Part 2: Chaos in Non-Linear Quantum Systems:https://www.youtube.com/watch?v=c8QWWkEmEAg&t=33s
In this video I talk about how the seemingly recalcitrant behavior of quantum systems can be seen through the lens of complex adaptive systems, modeled using mathematical physics, with analogies to classical mechanics. This is necessary in order for us to realize that quantum systems contain structure which is a balance between precise exchange rules and probabilistic dynamics.
The balance between exploitation of momentum exchange and exploration of the paths of probabilities results in the quantum particles forming the complex behavior that we see in systems such as Bose-Einstein Condensates and Superconducting Materials.

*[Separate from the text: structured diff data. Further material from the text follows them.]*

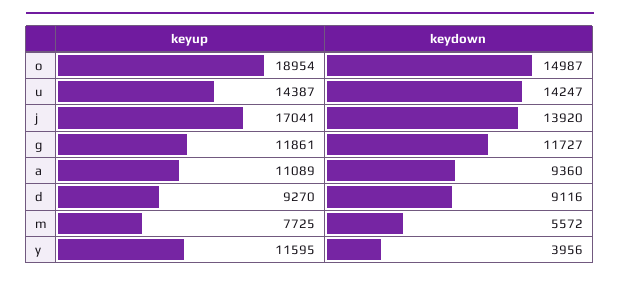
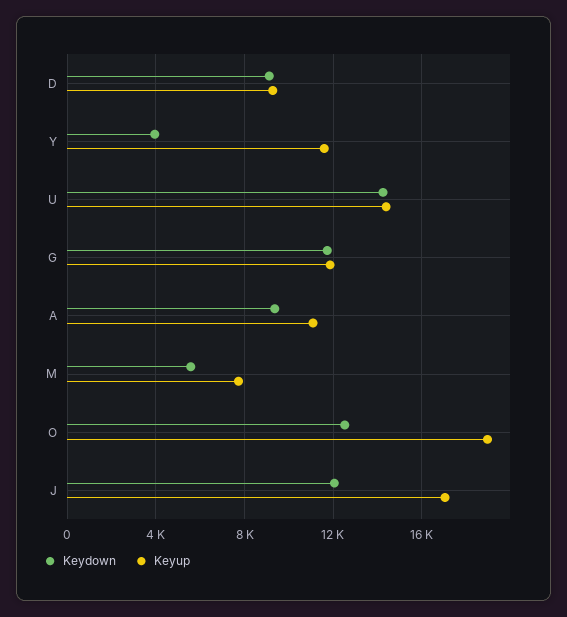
keydown, o: 14987 -> 12500
keydown, j: 13920 -> 12000

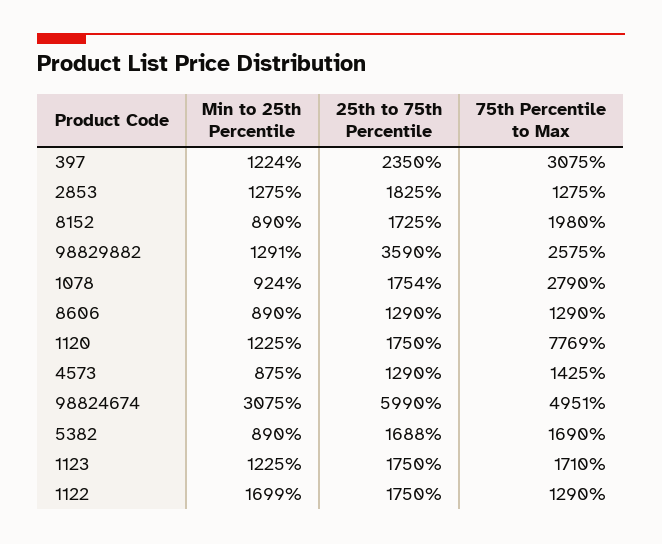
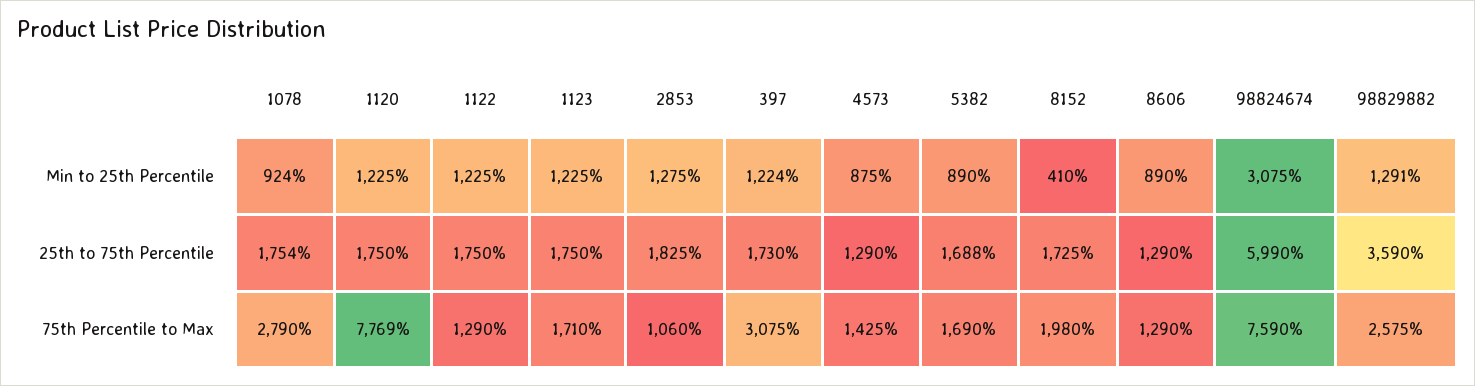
25th to 75th Percentile, 397: 2350 -> 1730
75th Percentile to Max, 2853: 1275 -> 1060
Min to 25th Percentile, 8152: 890 -> 410
75th Percentile to Max, 98824674: 4951 -> 7590
Min to 25th Percentile, 1122: 1699 -> 1225

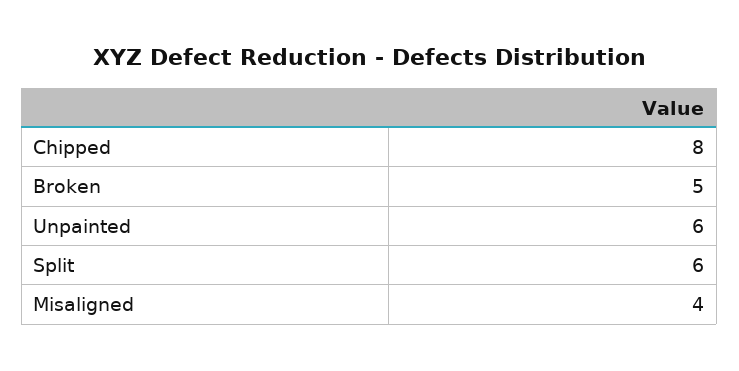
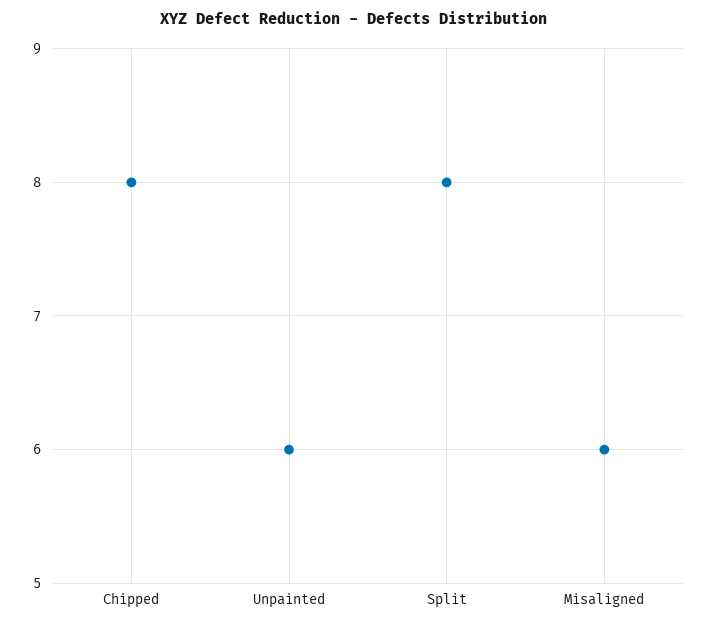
Broken: 5 -> none
Split: 6 -> 8
Misaligned: 4 -> 6

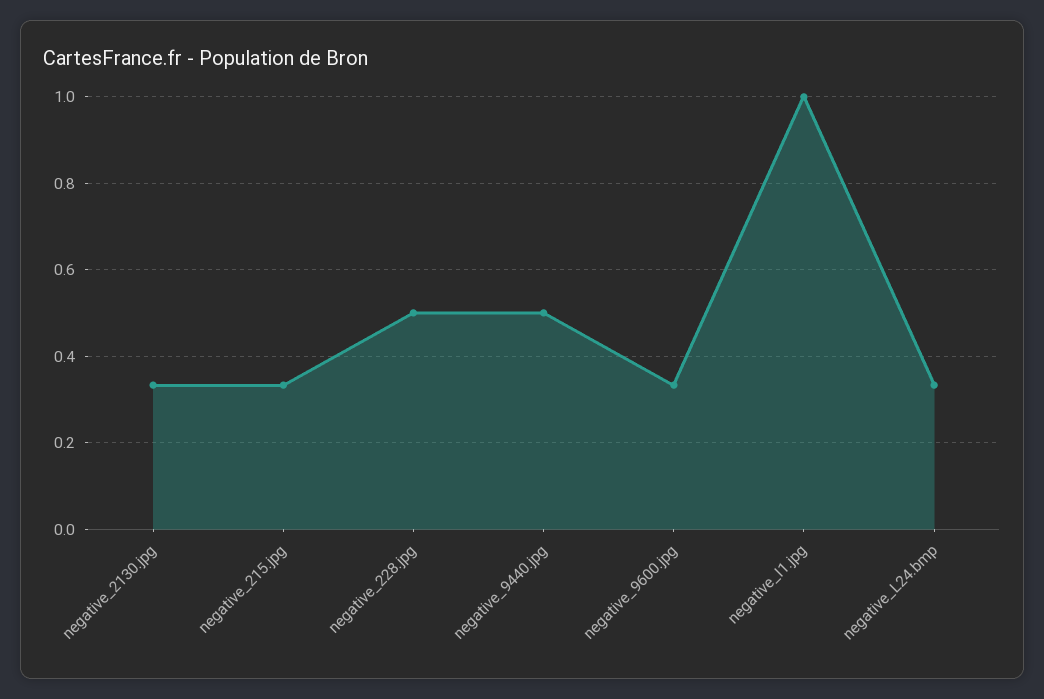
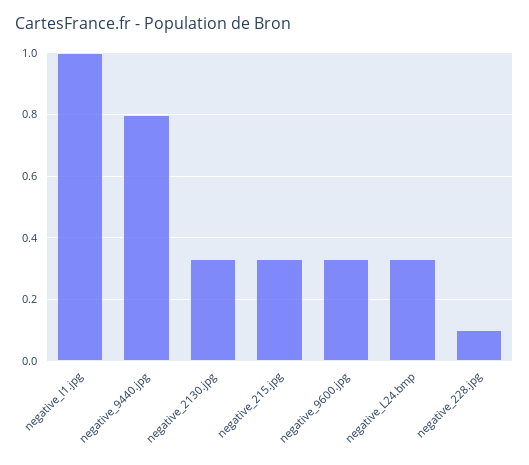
negative_228.jpg: 0.5 -> 0.1
negative_9440.jpg: 0.5 -> 0.8

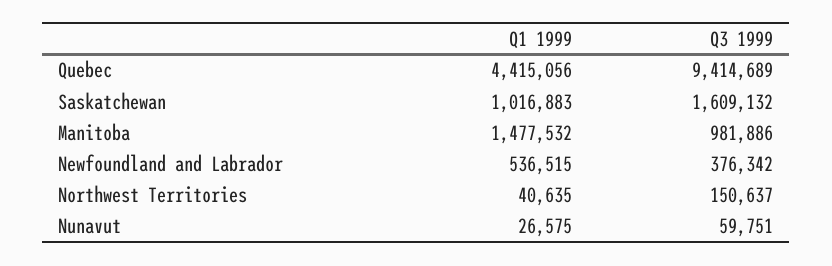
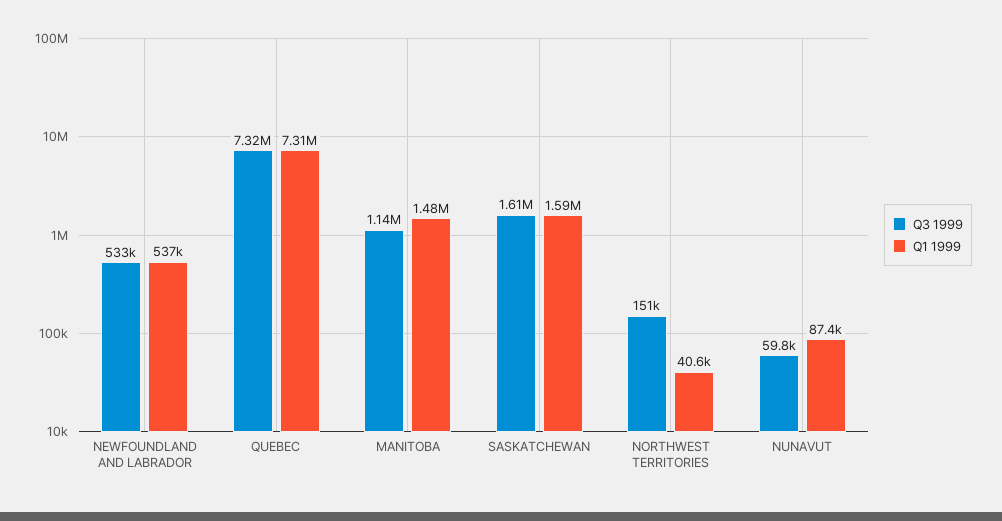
Q1 1999, Quebec: 4415056 -> 7310000
Q3 1999, Quebec: 9414689 -> 7320000
Q1 1999, Saskatchewan: 1016883 -> 1590000
Q3 1999, Manitoba: 981886 -> 1140000
Q3 1999, Newfoundland and Labrador: 376342 -> 533000
Q1 1999, Nunavut: 26575 -> 87400

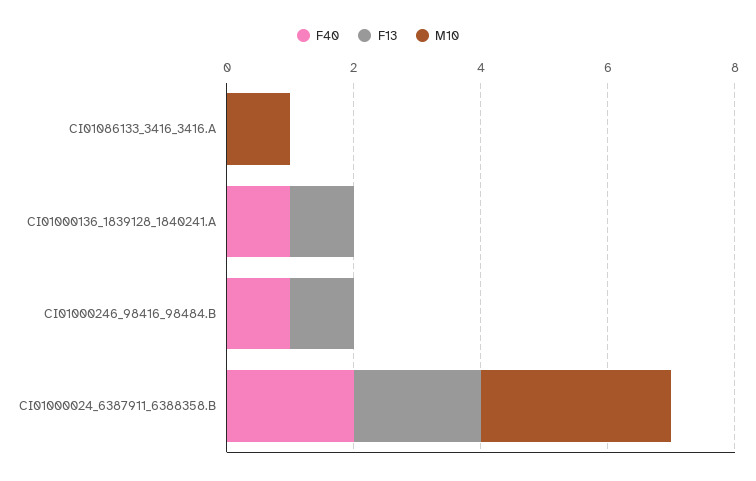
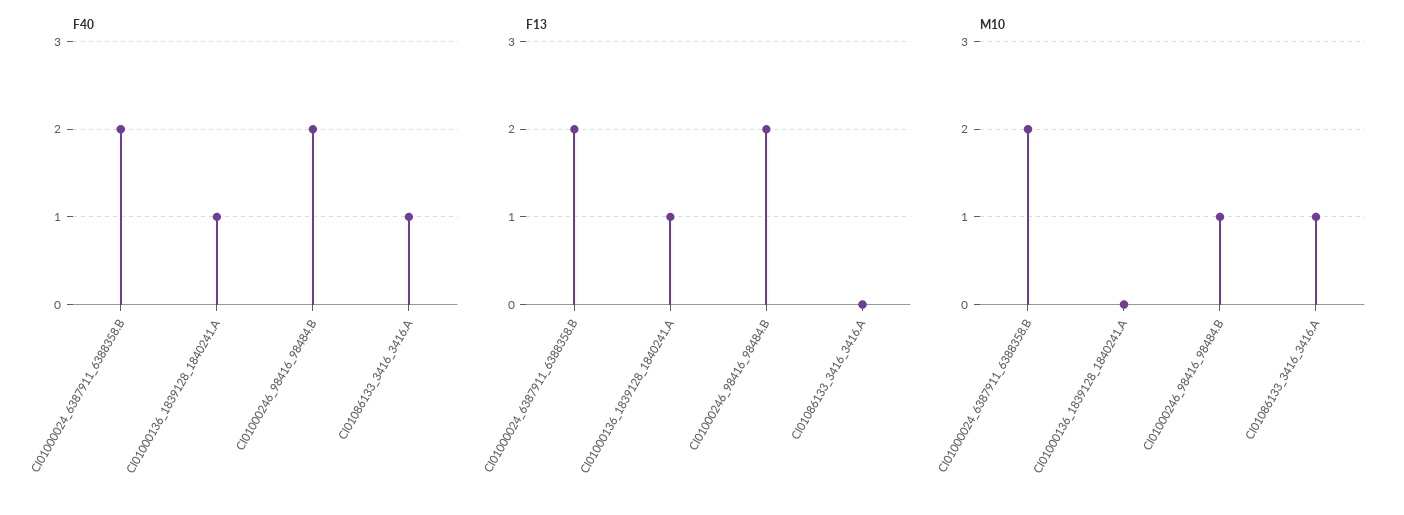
F40, CI01086133_3416_3416.A: 0 -> 1
F40, CI01000246_98416_98484.B: 1 -> 2
F13, CI01000246_98416_98484.B: 1 -> 2
M10, CI01000246_98416_98484.B: 0 -> 1
M10, CI01000024_6387911_6388358.B: 3 -> 2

Moreover, it is no surprise therefore that we can model the complex systems we see in the macroscopic world using such systems, as many of the complex adaptive behavior in the macroscopic world is itself analogous to what occurs when quantum systems are under examination and steered towards particle phase transitions, for example in simulated annealing.
Using analogies with classical mechanics allows us to create mechanistic models to create a linked between classical and quantum mechanics, with the Quantum Newton’s Cradle model being a way to describe momentum exchange with a condensate that is linked together in a quantum network, where all the atoms are synchronized in the same ground state.
Modern areas of research such as creating neuromorphic computers using networks of linked oscillators could very well be accomplished using systems that emulate quantum behavior and, conversely, quantum systems can themselves form networks that emulate complex dynamics such as those seen in emergent systems arising from couplings between multiple nodes in a network.
From models of the brain, through genetic models, to the electrical power grids; being able to predict and even control the behavior of such networks is crucial in the modern world. It all suggests a tantalizing pathway to understand and offer high levels of control of these networks across a huge range of applications in natural physical, chemical, biological, and technological systems.